▸ **Text excerpt**:
--- begin ---
The Šumadija District (, ) is one of eight administrative districts of Šumadija and Western Serbia. It is located in the central parts of the country. According to the 2011 census results, it has a population of 293,308 inhabitants, and the administrative center is the city of Kragujevac. The district is named after the geographical region of Šumadija.

Municipalities

The Šumadija District is divided into 6 municipalities and the city of Kragujevac. 
The municipalities of the district are:
 Aranđelovac
 Topola
 Rača
 Batočina
 Knić
 Lapovo

Demographics

According to the last official census done in 2011, the Šumadija District had 293,308 inhabitants. 64.9% of the population lived in urban areas. The  ethnic composition of the district:

Culture and history
In the vicinity of Kragujevac stand several medieval monasteries, including the Annunciation monastery Divostin from the thirteenth century; the St. Nicholas monastery, believed to have existed at the time of the Battle of Kosovo in 1389; and the Drača monastery from unknown times.
--- end ---
▸ **Material**:
--- begin ---
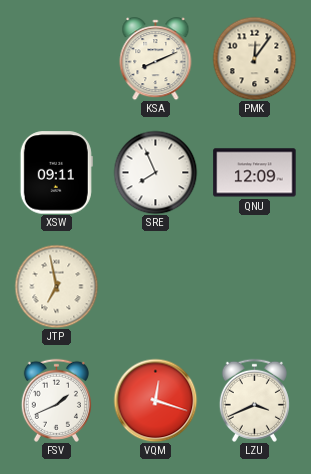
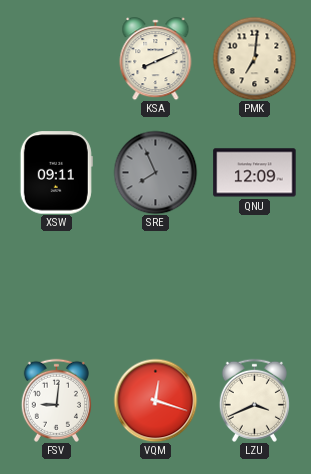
PMK: 12:06 -> 7:01
SRE dial: white -> grey
JTP: 6:58 -> none
FSV: 1:41 -> 9:01
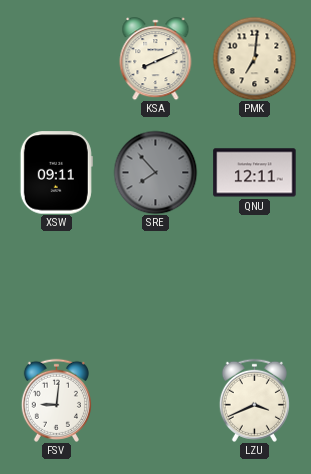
SRE: 7:56 -> 7:53
QNU: 12:09 -> 12:11
VQM: 12:18 -> none
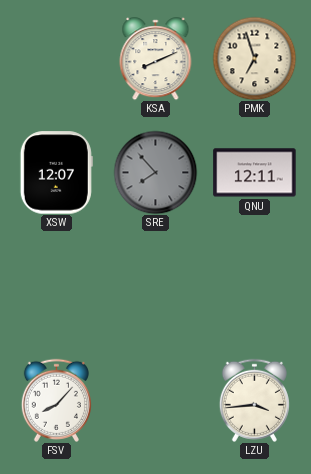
PMK: 7:01 -> 6:57
XSW: 09:11 -> 12:07
FSV: 9:01 -> 8:07
LZU: 3:41 -> 3:44
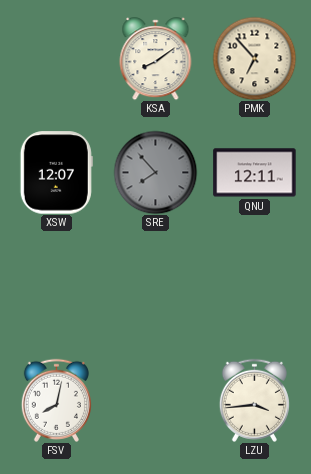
KSA: 8:11 -> 8:09
PMK: 6:57 -> 6:53
FSV: 8:07 -> 8:02
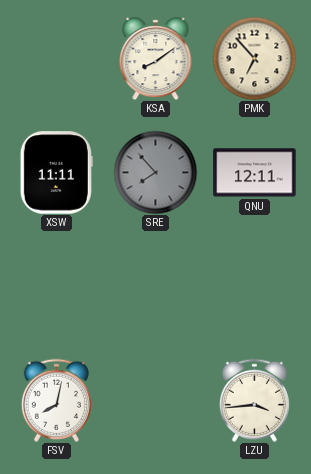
XSW: 12:07 -> 11:11
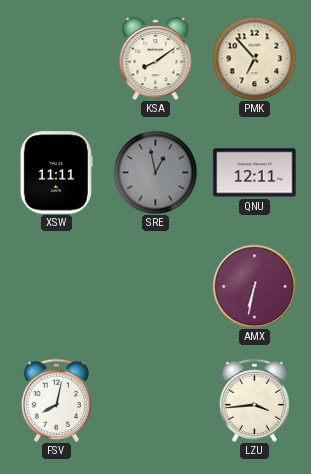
SRE: 7:53 -> 12:58
AMX: none -> 6:32
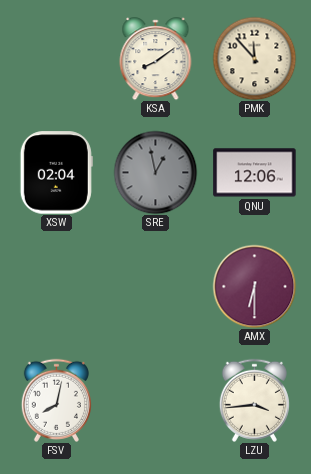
PMK: 6:53 -> 11:53
XSW: 11:11 -> 02:04
QNU: 12:11 -> 12:06
AMX: 6:32 -> 6:30
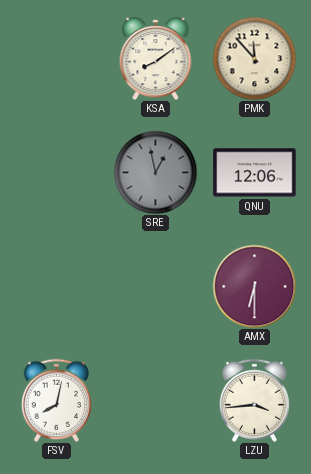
XSW: 02:04 -> none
--- end ---
▸ **Directive**:
Using the Šumadija District text, decide whether each statement agrees with it. Answer yes or no for each and quote the words that settle it.
1. The administrative center of the district is the city of Kragujevac.
2. The district is divided into eight municipalities.
3. The Drača monastery dates from the thirteenth century.

▸ **Reply to the exercise**:
1. Yes: "the administrative center is the city of Kragujevac."
2. No: "The Šumadija District is divided into 6 municipalities and the city of Kragujevac."
3. No: "the Drača monastery from unknown times."